Jim Mattson Oct. 29, 2018, 4:25 p.m. UTC | #5

On Sun, Oct 28, 2018 at 6:58 PM, Wanpeng Li <kernellwp@gmail.com> wrote:
> We have not yet encounter memory is too fragmented to allocate kvm
> related metadata in our overcommit pools, is this true requirement
> from the product environments?

Yes.

Matthew Wilcox Oct. 29, 2018, 4:48 p.m. UTC | #6

On Mon, Oct 29, 2018 at 09:25:05AM -0700, Jim Mattson wrote:
> On Sun, Oct 28, 2018 at 6:58 PM, Wanpeng Li <kernellwp@gmail.com> wrote:
> > We have not yet encounter memory is too fragmented to allocate kvm
> > related metadata in our overcommit pools, is this true requirement
> > from the product environments?
> 
> Yes.

Are your logs granular enough to determine if turning this into an
order-2 allocation (by splitting out "struct fpu" allocations) will be
sufficient to resolve your problem, or do we need to turn it into an
order-1 or vmalloc allocation to achieve your production goals?

Jim Mattson Oct. 29, 2018, 6:12 p.m. UTC | #7

On Mon, Oct 29, 2018 at 9:48 AM, Matthew Wilcox <willy@infradead.org> wrote:
> On Mon, Oct 29, 2018 at 09:25:05AM -0700, Jim Mattson wrote:
>> On Sun, Oct 28, 2018 at 6:58 PM, Wanpeng Li <kernellwp@gmail.com> wrote:
>> > We have not yet encounter memory is too fragmented to allocate kvm
>> > related metadata in our overcommit pools, is this true requirement
>> > from the product environments?
>>
>> Yes.
>
> Are your logs granular enough to determine if turning this into an
> order-2 allocation (by splitting out "struct fpu" allocations) will be
> sufficient to resolve your problem, or do we need to turn it into an
> order-1 or vmalloc allocation to achieve your production goals?

Turning this into an order-2 allocation should suffice.

Marc Orr Oct. 29, 2018, 7:16 p.m. UTC | #8

Thanks for all the discussion on this. Give me a bit to investigate
Dave's suggestions around refactoring the fpu state, and I'll report
back with what I find.
Thanks,
Marc
On Mon, Oct 29, 2018 at 11:12 AM Jim Mattson <jmattson@google.com> wrote:
>
> On Mon, Oct 29, 2018 at 9:48 AM, Matthew Wilcox <willy@infradead.org> wrote:
> > On Mon, Oct 29, 2018 at 09:25:05AM -0700, Jim Mattson wrote:
> >> On Sun, Oct 28, 2018 at 6:58 PM, Wanpeng Li <kernellwp@gmail.com> wrote:
> >> > We have not yet encounter memory is too fragmented to allocate kvm
> >> > related metadata in our overcommit pools, is this true requirement
> >> > from the product environments?

• _What you should do_
Please summarize the KVM allocation thread in three sentences.

• _Extracted information_

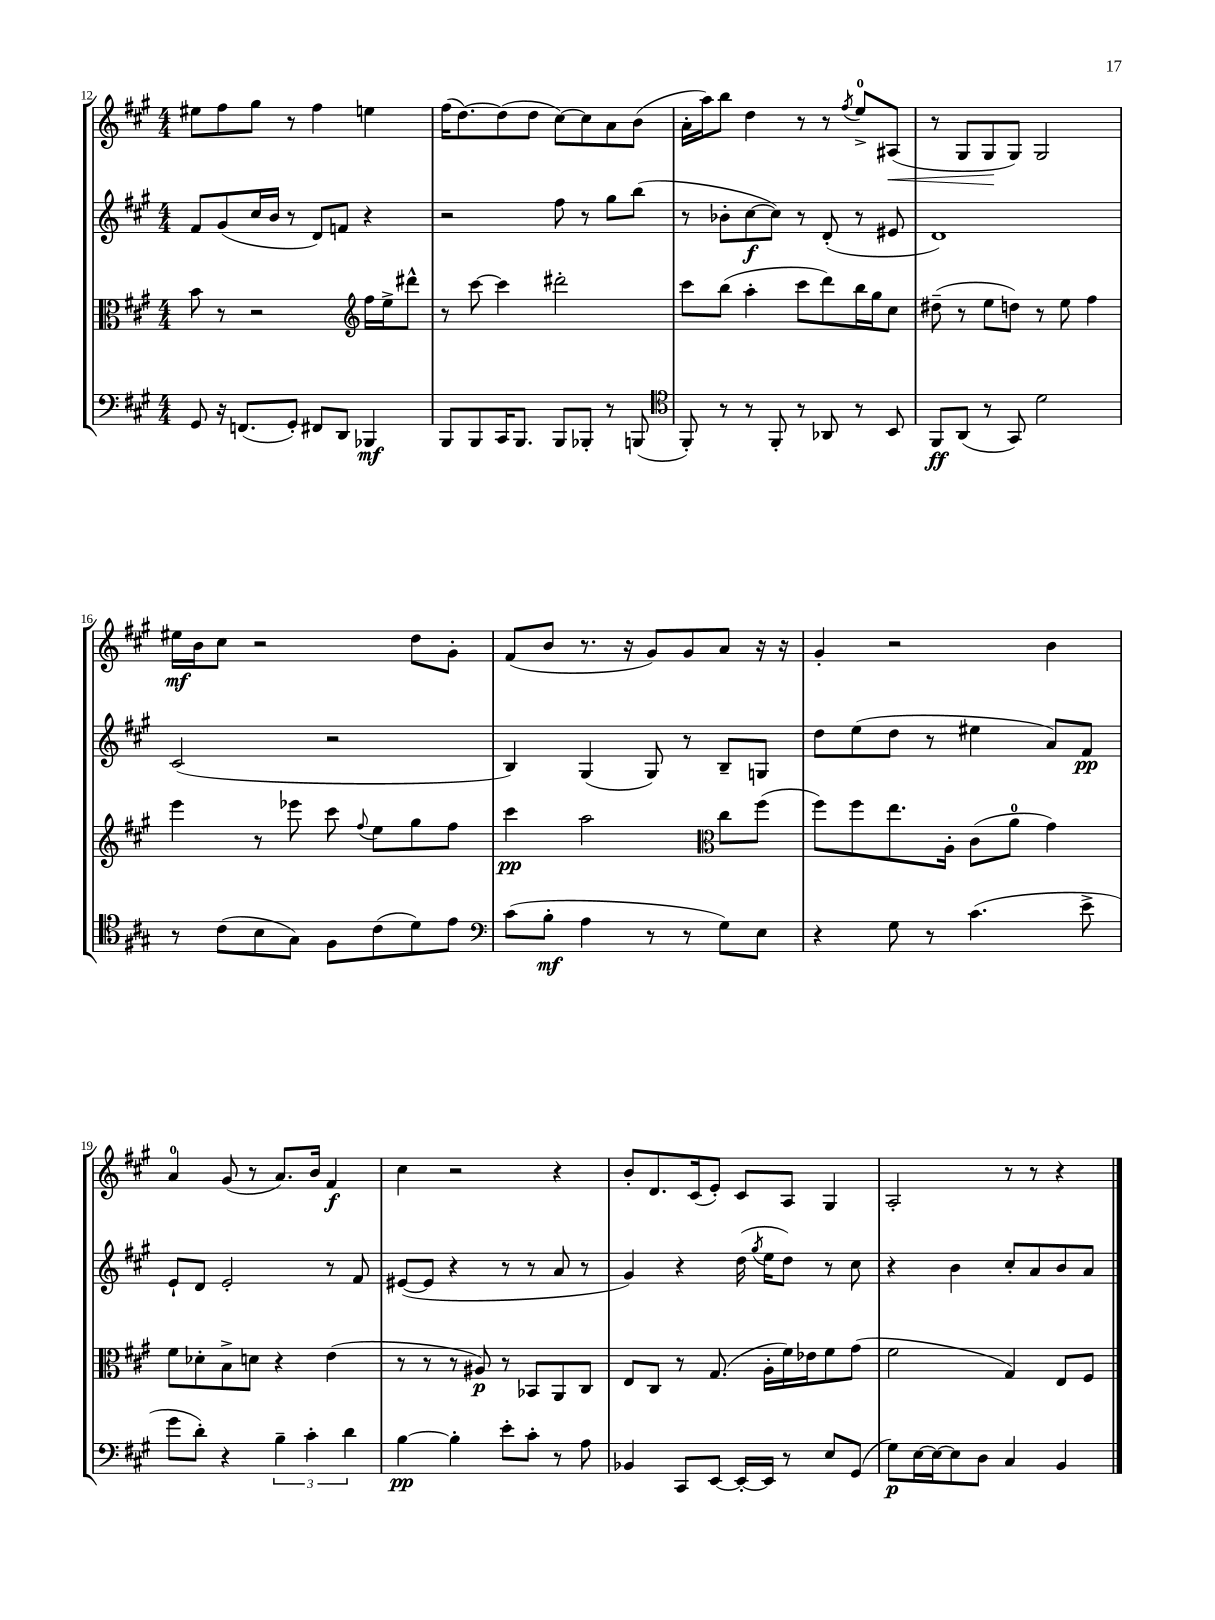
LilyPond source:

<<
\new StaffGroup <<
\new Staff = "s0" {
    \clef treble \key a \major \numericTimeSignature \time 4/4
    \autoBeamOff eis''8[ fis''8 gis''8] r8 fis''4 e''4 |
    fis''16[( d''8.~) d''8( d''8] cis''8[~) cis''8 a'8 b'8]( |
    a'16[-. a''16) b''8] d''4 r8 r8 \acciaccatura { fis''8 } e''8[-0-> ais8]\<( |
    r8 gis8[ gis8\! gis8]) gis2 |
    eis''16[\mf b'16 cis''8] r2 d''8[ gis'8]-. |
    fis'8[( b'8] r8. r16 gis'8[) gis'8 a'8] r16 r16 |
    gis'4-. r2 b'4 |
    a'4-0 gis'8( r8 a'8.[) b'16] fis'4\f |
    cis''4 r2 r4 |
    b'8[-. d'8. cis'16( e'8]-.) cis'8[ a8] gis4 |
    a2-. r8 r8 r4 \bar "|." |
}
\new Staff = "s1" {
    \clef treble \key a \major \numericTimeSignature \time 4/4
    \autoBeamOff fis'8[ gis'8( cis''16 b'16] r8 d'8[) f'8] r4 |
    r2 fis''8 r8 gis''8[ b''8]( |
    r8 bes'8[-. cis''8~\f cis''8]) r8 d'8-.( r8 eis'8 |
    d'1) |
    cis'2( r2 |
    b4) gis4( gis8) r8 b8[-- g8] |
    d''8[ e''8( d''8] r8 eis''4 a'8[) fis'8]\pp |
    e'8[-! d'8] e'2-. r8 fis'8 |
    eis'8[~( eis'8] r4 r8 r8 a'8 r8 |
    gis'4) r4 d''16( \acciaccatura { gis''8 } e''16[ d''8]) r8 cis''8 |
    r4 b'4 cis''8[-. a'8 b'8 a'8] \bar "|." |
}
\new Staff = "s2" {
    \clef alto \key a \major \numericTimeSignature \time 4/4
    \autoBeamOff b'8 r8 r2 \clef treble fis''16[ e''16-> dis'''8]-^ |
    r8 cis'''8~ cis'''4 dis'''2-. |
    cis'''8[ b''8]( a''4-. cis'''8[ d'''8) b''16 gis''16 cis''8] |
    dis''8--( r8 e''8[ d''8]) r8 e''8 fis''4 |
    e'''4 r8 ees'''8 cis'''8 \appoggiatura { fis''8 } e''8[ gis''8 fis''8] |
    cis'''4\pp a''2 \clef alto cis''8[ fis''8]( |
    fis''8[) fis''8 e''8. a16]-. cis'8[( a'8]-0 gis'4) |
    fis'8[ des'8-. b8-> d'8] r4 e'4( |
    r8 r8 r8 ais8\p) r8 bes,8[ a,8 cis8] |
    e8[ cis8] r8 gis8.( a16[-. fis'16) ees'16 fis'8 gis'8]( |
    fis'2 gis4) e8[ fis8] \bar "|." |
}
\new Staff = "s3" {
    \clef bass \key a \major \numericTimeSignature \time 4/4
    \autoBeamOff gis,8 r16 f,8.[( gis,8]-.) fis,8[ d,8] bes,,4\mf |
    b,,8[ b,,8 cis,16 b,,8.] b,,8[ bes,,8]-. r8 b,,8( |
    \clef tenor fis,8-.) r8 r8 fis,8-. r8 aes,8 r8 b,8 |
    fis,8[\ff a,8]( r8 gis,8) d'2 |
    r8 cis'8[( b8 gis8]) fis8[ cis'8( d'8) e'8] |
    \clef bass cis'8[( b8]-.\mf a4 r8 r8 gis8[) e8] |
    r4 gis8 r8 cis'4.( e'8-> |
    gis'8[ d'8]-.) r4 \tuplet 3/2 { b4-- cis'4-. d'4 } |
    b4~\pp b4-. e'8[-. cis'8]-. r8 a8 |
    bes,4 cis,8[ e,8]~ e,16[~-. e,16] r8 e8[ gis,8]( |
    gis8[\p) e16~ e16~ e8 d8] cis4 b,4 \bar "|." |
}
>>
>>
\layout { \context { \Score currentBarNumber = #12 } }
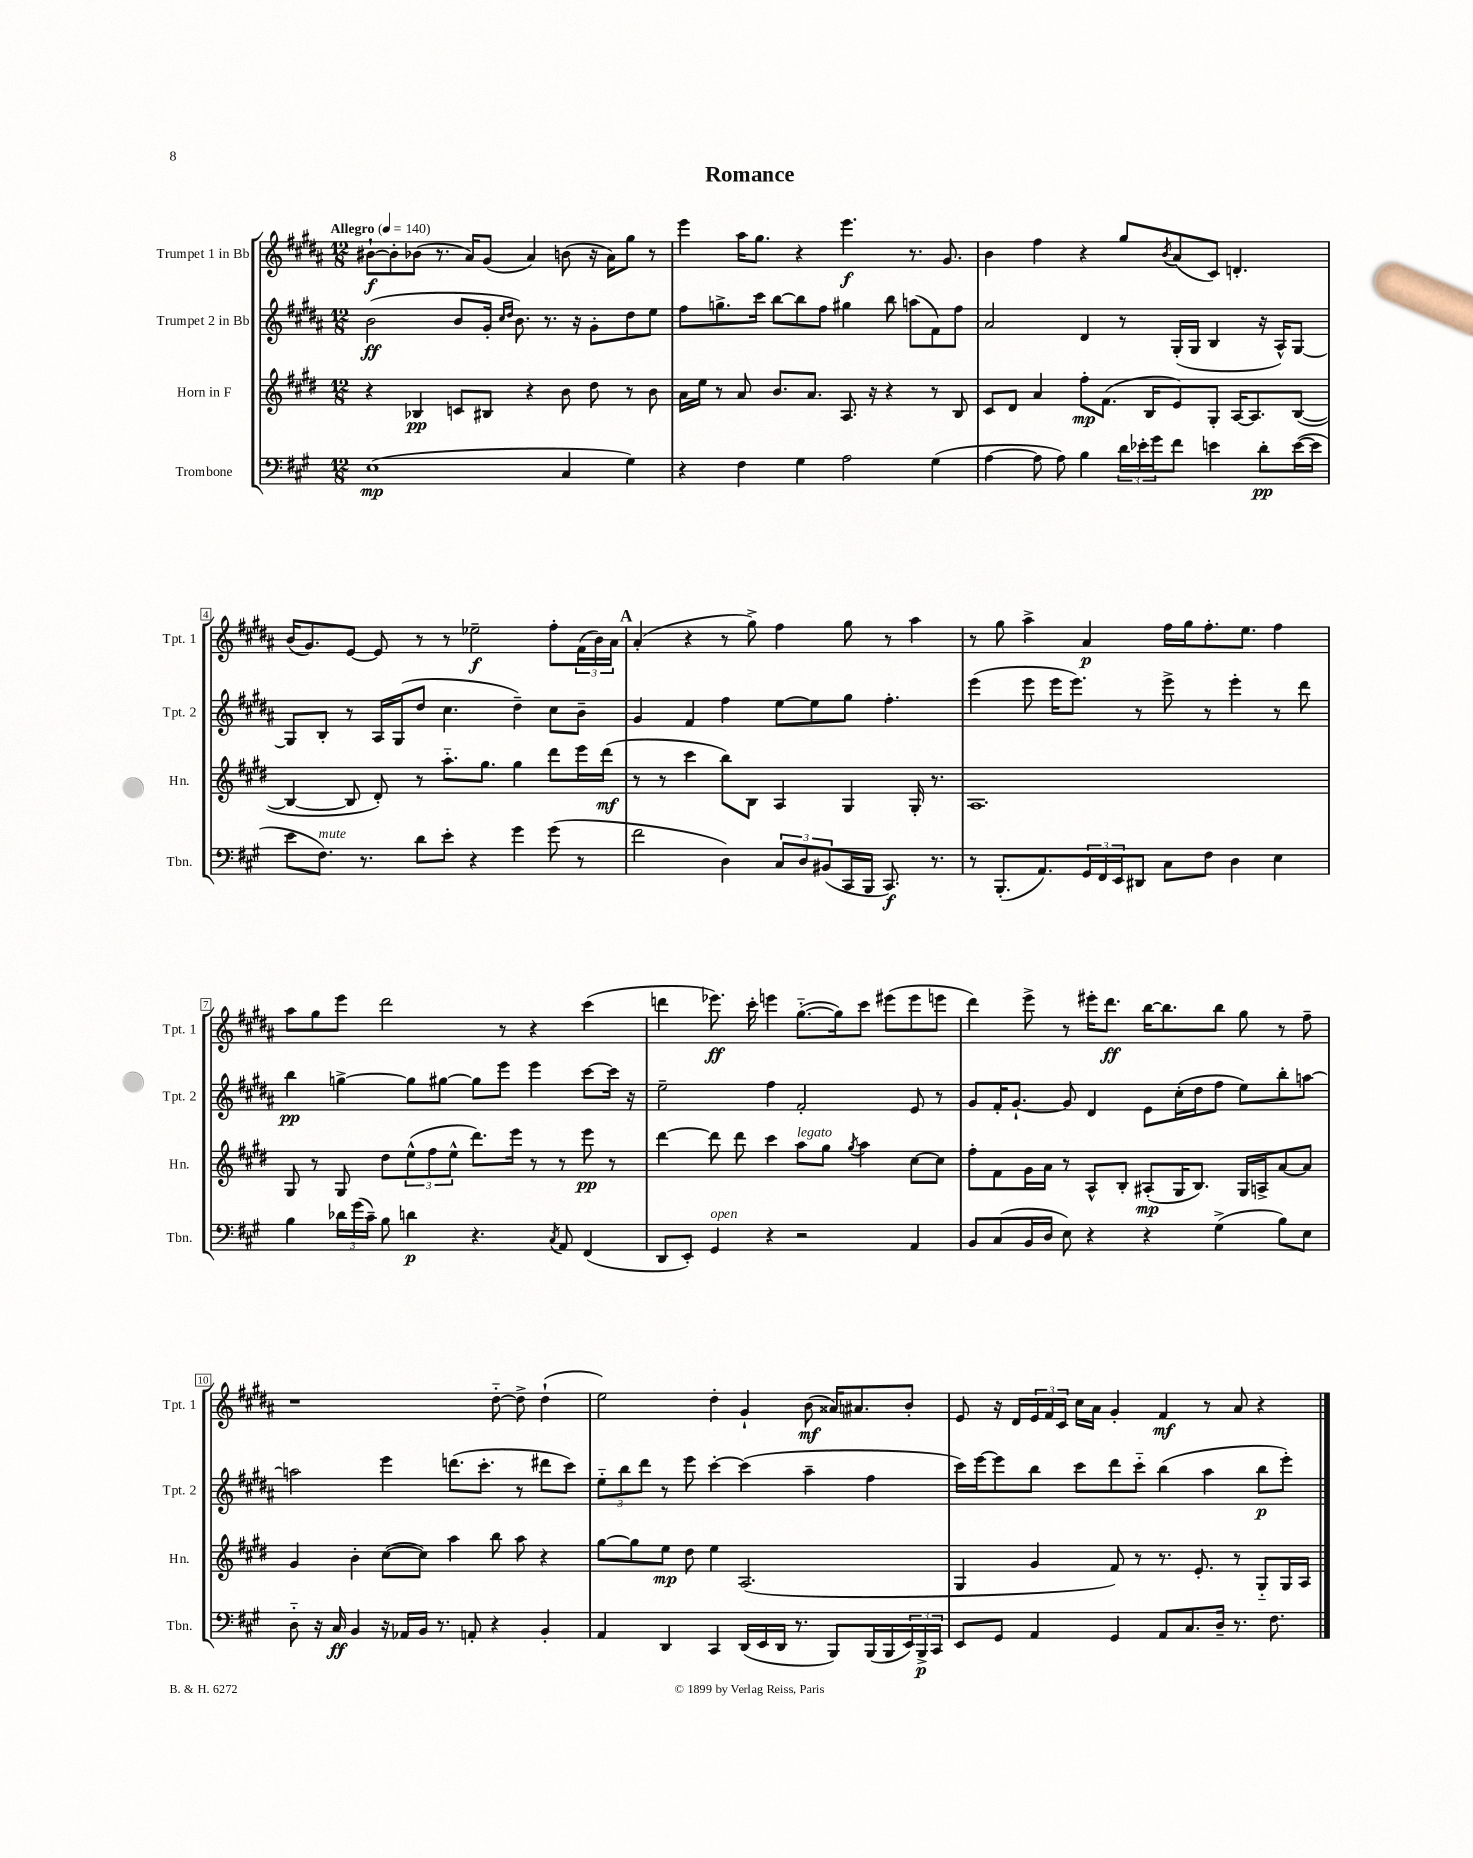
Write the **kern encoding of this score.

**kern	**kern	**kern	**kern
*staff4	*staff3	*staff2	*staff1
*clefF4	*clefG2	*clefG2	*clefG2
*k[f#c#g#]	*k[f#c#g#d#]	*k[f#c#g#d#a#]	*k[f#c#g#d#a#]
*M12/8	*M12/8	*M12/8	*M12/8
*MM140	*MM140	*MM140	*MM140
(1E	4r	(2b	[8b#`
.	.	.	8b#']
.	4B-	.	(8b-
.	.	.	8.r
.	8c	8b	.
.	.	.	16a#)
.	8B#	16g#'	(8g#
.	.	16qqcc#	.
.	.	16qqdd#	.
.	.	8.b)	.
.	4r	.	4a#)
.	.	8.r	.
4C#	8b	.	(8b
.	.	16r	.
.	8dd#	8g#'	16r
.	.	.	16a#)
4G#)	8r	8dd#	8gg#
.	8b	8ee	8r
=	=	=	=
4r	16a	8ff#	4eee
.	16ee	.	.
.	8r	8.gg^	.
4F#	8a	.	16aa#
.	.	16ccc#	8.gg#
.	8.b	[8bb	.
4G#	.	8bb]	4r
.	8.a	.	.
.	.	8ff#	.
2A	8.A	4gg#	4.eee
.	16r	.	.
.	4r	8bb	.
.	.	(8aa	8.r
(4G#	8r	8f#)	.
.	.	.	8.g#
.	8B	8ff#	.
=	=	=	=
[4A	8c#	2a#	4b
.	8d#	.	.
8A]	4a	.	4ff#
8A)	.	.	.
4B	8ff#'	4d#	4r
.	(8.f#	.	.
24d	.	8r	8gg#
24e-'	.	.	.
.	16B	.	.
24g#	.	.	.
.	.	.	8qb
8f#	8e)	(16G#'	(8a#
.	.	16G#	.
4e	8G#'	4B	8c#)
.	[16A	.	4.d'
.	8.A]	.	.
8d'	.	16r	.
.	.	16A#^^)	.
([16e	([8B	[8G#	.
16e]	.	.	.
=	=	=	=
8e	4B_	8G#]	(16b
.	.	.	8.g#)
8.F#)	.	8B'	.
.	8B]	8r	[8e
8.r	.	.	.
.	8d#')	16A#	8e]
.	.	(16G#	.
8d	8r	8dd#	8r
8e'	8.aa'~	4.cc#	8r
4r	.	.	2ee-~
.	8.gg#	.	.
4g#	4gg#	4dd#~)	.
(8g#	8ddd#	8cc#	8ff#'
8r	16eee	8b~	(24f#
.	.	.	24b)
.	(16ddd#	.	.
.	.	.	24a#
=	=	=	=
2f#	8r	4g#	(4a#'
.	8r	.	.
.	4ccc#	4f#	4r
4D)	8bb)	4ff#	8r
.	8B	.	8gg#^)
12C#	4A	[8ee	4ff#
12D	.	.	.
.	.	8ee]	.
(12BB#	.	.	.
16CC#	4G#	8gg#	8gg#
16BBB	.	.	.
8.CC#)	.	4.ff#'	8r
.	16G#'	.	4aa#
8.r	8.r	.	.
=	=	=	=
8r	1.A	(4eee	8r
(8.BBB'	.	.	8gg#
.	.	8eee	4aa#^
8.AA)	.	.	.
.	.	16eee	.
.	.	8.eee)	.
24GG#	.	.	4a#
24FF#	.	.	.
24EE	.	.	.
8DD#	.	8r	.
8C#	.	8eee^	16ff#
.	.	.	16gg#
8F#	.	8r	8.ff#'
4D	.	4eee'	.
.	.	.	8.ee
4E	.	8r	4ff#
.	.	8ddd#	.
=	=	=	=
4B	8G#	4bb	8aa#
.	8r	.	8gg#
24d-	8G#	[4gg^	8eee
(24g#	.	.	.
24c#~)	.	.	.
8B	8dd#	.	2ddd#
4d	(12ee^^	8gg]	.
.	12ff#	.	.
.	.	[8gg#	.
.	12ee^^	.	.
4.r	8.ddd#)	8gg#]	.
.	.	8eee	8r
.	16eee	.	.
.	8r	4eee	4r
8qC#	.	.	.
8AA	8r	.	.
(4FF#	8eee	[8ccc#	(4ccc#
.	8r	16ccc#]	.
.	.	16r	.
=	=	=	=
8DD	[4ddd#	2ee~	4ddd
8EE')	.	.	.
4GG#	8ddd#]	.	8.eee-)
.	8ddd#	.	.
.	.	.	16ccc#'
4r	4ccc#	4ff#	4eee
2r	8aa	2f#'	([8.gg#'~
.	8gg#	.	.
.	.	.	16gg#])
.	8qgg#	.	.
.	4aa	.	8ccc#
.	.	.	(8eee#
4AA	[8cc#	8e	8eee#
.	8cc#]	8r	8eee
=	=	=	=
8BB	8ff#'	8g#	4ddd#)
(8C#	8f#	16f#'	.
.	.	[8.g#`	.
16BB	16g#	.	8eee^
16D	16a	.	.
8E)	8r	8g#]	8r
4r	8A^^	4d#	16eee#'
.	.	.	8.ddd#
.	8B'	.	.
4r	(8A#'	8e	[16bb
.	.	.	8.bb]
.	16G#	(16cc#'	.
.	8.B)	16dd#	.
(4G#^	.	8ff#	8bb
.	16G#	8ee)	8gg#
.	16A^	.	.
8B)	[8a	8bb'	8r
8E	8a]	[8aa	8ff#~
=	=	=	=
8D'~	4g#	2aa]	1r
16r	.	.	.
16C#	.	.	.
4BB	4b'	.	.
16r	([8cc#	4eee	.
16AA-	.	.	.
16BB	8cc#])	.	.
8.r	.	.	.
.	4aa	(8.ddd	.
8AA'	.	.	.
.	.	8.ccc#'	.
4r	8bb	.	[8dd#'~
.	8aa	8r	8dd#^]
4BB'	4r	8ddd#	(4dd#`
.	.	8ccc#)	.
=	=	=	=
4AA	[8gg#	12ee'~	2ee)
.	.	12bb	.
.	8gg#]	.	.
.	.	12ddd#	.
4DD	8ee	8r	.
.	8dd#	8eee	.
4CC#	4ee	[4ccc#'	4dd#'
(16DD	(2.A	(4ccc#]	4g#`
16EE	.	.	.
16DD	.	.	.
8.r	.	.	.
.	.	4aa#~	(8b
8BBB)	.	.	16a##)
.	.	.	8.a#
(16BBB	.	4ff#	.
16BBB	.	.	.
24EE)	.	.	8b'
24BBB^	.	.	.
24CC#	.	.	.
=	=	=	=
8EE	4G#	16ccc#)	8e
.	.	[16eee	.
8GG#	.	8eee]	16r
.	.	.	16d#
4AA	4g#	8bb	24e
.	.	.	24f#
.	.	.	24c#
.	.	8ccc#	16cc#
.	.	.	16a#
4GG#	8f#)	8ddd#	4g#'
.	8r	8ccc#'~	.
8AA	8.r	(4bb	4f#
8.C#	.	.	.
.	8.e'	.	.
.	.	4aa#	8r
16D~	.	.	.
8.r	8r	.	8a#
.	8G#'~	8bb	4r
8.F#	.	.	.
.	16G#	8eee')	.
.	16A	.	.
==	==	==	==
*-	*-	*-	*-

• _The answer_
Wanpeng Li noted that memory too fragmented to allocate KVM-related metadata had not yet been encountered in their overcommit pools and asked whether this was a true requirement from product environments, and Jim Mattson answered yes. Matthew Wilcox asked whether logs could show if an order-2 allocation, made by splitting out "struct fpu" allocations, would resolve the problem or if an order-1 or vmalloc allocation was needed, and Jim Mattson replied that order-2 should suffice. Marc Orr said he would investigate Dave's suggestions about refactoring the fpu state and report back with what he found.